──────── Information provided ────────

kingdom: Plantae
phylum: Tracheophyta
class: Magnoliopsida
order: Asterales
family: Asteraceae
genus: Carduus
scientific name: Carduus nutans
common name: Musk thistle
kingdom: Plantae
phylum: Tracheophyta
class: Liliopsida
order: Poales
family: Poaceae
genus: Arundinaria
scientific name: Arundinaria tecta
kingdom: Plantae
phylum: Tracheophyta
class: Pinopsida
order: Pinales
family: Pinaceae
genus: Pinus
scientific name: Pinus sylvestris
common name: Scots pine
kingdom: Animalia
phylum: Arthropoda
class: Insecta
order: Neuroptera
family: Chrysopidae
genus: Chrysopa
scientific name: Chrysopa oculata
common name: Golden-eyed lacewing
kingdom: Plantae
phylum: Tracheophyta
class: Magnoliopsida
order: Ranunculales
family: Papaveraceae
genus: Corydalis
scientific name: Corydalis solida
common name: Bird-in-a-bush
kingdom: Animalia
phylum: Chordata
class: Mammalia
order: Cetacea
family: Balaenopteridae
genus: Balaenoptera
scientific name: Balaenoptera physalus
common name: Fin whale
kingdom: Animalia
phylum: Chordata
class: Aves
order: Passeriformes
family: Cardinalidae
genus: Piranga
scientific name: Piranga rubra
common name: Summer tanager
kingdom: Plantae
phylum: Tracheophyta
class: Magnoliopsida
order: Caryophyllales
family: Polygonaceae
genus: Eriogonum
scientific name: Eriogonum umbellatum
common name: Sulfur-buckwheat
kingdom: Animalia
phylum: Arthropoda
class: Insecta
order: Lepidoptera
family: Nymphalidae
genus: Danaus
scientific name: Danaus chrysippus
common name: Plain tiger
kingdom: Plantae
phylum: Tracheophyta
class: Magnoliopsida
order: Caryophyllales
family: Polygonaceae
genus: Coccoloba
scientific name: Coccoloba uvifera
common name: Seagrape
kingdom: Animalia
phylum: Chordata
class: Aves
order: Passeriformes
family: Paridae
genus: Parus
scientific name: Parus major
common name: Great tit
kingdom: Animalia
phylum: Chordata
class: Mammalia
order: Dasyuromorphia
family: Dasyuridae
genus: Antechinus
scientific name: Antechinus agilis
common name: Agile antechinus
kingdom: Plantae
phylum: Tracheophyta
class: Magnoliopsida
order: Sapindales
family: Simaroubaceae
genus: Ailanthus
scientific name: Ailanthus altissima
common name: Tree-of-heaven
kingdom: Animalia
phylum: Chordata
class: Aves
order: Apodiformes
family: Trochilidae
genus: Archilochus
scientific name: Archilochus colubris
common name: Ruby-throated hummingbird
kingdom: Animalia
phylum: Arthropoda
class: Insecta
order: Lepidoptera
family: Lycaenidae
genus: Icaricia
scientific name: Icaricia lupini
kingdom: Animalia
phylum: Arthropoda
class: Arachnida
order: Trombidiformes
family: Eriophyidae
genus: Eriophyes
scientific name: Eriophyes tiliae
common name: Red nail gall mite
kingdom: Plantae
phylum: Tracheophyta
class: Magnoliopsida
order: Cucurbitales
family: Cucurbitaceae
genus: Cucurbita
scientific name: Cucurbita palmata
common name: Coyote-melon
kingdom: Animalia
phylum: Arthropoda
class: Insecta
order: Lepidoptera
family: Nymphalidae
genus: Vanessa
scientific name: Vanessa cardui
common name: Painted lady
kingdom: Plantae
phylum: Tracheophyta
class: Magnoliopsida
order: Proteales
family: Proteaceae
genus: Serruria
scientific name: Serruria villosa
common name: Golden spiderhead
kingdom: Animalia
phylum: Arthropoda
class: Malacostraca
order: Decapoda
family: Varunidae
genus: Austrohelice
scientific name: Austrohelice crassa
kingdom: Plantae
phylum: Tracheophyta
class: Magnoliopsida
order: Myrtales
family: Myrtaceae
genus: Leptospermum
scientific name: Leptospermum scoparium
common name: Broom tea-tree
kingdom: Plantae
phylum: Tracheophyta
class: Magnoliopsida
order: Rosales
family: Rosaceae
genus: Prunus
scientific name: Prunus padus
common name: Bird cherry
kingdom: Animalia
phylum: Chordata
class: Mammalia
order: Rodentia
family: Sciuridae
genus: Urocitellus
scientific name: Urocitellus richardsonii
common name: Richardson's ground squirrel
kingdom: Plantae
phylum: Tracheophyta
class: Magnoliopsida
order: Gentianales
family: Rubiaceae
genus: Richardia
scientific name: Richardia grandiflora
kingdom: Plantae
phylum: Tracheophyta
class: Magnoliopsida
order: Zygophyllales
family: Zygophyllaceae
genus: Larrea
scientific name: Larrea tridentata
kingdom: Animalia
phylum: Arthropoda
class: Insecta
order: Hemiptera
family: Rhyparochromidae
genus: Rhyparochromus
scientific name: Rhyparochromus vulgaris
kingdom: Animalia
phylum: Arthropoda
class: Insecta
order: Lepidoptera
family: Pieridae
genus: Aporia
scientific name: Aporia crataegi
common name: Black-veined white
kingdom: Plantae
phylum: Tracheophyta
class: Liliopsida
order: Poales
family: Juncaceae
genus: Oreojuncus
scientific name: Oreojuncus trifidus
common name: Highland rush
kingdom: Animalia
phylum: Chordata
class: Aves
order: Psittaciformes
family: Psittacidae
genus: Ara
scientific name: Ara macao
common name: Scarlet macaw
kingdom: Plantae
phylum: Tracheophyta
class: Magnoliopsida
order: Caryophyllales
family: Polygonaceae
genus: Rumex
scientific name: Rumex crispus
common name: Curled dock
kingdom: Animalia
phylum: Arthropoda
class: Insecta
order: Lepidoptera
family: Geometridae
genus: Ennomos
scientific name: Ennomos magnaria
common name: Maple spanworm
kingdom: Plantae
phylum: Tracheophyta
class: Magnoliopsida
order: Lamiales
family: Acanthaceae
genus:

────────

* [Your instructions] Write out all of the lines above as a numbered list, leaving out any blank lines.

* [Task answer]
1. kingdom: Plantae
2. phylum: Tracheophyta
3. class: Magnoliopsida
4. order: Asterales
5. family: Asteraceae
6. genus: Carduus
7. scientific name: Carduus nutans
8. common name: Musk thistle
9. kingdom: Plantae
10. phylum: Tracheophyta
11. class: Liliopsida
12. order: Poales
13. family: Poaceae
14. genus: Arundinaria
15. scientific name: Arundinaria tecta
16. kingdom: Plantae
17. phylum: Tracheophyta
18. class: Pinopsida
19. order: Pinales
20. family: Pinaceae
21. genus: Pinus
22. scientific name: Pinus sylvestris
23. common name: Scots pine
24. kingdom: Animalia
25. phylum: Arthropoda
26. class: Insecta
27. order: Neuroptera
28. family: Chrysopidae
29. genus: Chrysopa
30. scientific name: Chrysopa oculata
31. common name: Golden-eyed lacewing
32. kingdom: Plantae
33. phylum: Tracheophyta
34. class: Magnoliopsida
35. order: Ranunculales
36. family: Papaveraceae
37. genus: Corydalis
38. scientific name: Corydalis solida
39. common name: Bird-in-a-bush
40. kingdom: Animalia
41. phylum: Chordata
42. class: Mammalia
43. order: Cetacea
44. family: Balaenopteridae
45. genus: Balaenoptera
46. scientific name: Balaenoptera physalus
47. common name: Fin whale
48. kingdom: Animalia
49. phylum: Chordata
50. class: Aves
51. order: Passeriformes
52. family: Cardinalidae
53. genus: Piranga
54. scientific name: Piranga rubra
55. common name: Summer tanager
56. kingdom: Plantae
57. phylum: Tracheophyta
58. class: Magnoliopsida
59. order: Caryophyllales
60. family: Polygonaceae
61. genus: Eriogonum
62. scientific name: Eriogonum umbellatum
63. common name: Sulfur-buckwheat
64. kingdom: Animalia
65. phylum: Arthropoda
66. class: Insecta
67. order: Lepidoptera
68. family: Nymphalidae
69. genus: Danaus
70. scientific name: Danaus chrysippus
71. common name: Plain tiger
72. kingdom: Plantae
73. phylum: Tracheophyta
74. class: Magnoliopsida
75. order: Caryophyllales
76. family: Polygonaceae
77. genus: Coccoloba
78. scientific name: Coccoloba uvifera
79. common name: Seagrape
80. kingdom: Animalia
81. phylum: Chordata
82. class: Aves
83. order: Passeriformes
84. family: Paridae
85. genus: Parus
86. scientific name: Parus major
87. common name: Great tit
88. kingdom: Animalia
89. phylum: Chordata
90. class: Mammalia
91. order: Dasyuromorphia
92. family: Dasyuridae
93. genus: Antechinus
94. scientific name: Antechinus agilis
95. common name: Agile antechinus
96. kingdom: Plantae
97. phylum: Tracheophyta
98. class: Magnoliopsida
99. order: Sapindales
100. family: Simaroubaceae
101. genus: Ailanthus
102. scientific name: Ailanthus altissima
103. common name: Tree-of-heaven
104. kingdom: Animalia
105. phylum: Chordata
106. class: Aves
107. order: Apodiformes
108. family: Trochilidae
109. genus: Archilochus
110. scientific name: Archilochus colubris
111. common name: Ruby-throated hummingbird
112. kingdom: Animalia
113. phylum: Arthropoda
114. class: Insecta
115. order: Lepidoptera
116. family: Lycaenidae
117. genus: Icaricia
118. scientific name: Icaricia lupini
119. kingdom: Animalia
120. phylum: Arthropoda
121. class: Arachnida
122. order: Trombidiformes
123. family: Eriophyidae
124. genus: Eriophyes
125. scientific name: Eriophyes tiliae
126. common name: Red nail gall mite
127. kingdom: Plantae
128. phylum: Tracheophyta
129. class: Magnoliopsida
130. order: Cucurbitales
131. family: Cucurbitaceae
132. genus: Cucurbita
133. scientific name: Cucurbita palmata
134. common name: Coyote-melon
135. kingdom: Animalia
136. phylum: Arthropoda
137. class: Insecta
138. order: Lepidoptera
139. family: Nymphalidae
140. genus: Vanessa
141. scientific name: Vanessa cardui
142. common name: Painted lady
143. kingdom: Plantae
144. phylum: Tracheophyta
145. class: Magnoliopsida
146. order: Proteales
147. family: Proteaceae
148. genus: Serruria
149. scientific name: Serruria villosa
150. common name: Golden spiderhead
151. kingdom: Animalia
152. phylum: Arthropoda
153. class: Malacostraca
154. order: Decapoda
155. family: Varunidae
156. genus: Austrohelice
157. scientific name: Austrohelice crassa
158. kingdom: Plantae
159. phylum: Tracheophyta
160. class: Magnoliopsida
161. order: Myrtales
162. family: Myrtaceae
163. genus: Leptospermum
164. scientific name: Leptospermum scoparium
165. common name: Broom tea-tree
166. kingdom: Plantae
167. phylum: Tracheophyta
168. class: Magnoliopsida
169. order: Rosales
170. family: Rosaceae
171. genus: Prunus
172. scientific name: Prunus padus
173. common name: Bird cherry
174. kingdom: Animalia
175. phylum: Chordata
176. class: Mammalia
177. order: Rodentia
178. family: Sciuridae
179. genus: Urocitellus
180. scientific name: Urocitellus richardsonii
181. common name: Richardson's ground squirrel
182. kingdom: Plantae
183. phylum: Tracheophyta
184. class: Magnoliopsida
185. order: Gentianales
186. family: Rubiaceae
187. genus: Richardia
188. scientific name: Richardia grandiflora
189. kingdom: Plantae
190. phylum: Tracheophyta
191. class: Magnoliopsida
192. order: Zygophyllales
193. family: Zygophyllaceae
194. genus: Larrea
195. scientific name: Larrea tridentata
196. kingdom: Animalia
197. phylum: Arthropoda
198. class: Insecta
199. order: Hemiptera
200. family: Rhyparochromidae
201. genus: Rhyparochromus
202. scientific name: Rhyparochromus vulgaris
203. kingdom: Animalia
204. phylum: Arthropoda
205. class: Insecta
206. order: Lepidoptera
207. family: Pieridae
208. genus: Aporia
209. scientific name: Aporia crataegi
210. common name: Black-veined white
211. kingdom: Plantae
212. phylum: Tracheophyta
213. class: Liliopsida
214. order: Poales
215. family: Juncaceae
216. genus: Oreojuncus
217. scientific name: Oreojuncus trifidus
218. common name: Highland rush
219. kingdom: Animalia
220. phylum: Chordata
221. class: Aves
222. order: Psittaciformes
223. family: Psittacidae
224. genus: Ara
225. scientific name: Ara macao
226. common name: Scarlet macaw
227. kingdom: Plantae
228. phylum: Tracheophyta
229. class: Magnoliopsida
230. order: Caryophyllales
231. family: Polygonaceae
232. genus: Rumex
233. scientific name: Rumex crispus
234. common name: Curled dock
235. kingdom: Animalia
236. phylum: Arthropoda
237. class: Insecta
238. order: Lepidoptera
239. family: Geometridae
240. genus: Ennomos
241. scientific name: Ennomos magnaria
242. common name: Maple spanworm
243. kingdom: Plantae
244. phylum: Tracheophyta
245. class: Magnoliopsida
246. order: Lamiales
247. family: Acanthaceae
248. genus:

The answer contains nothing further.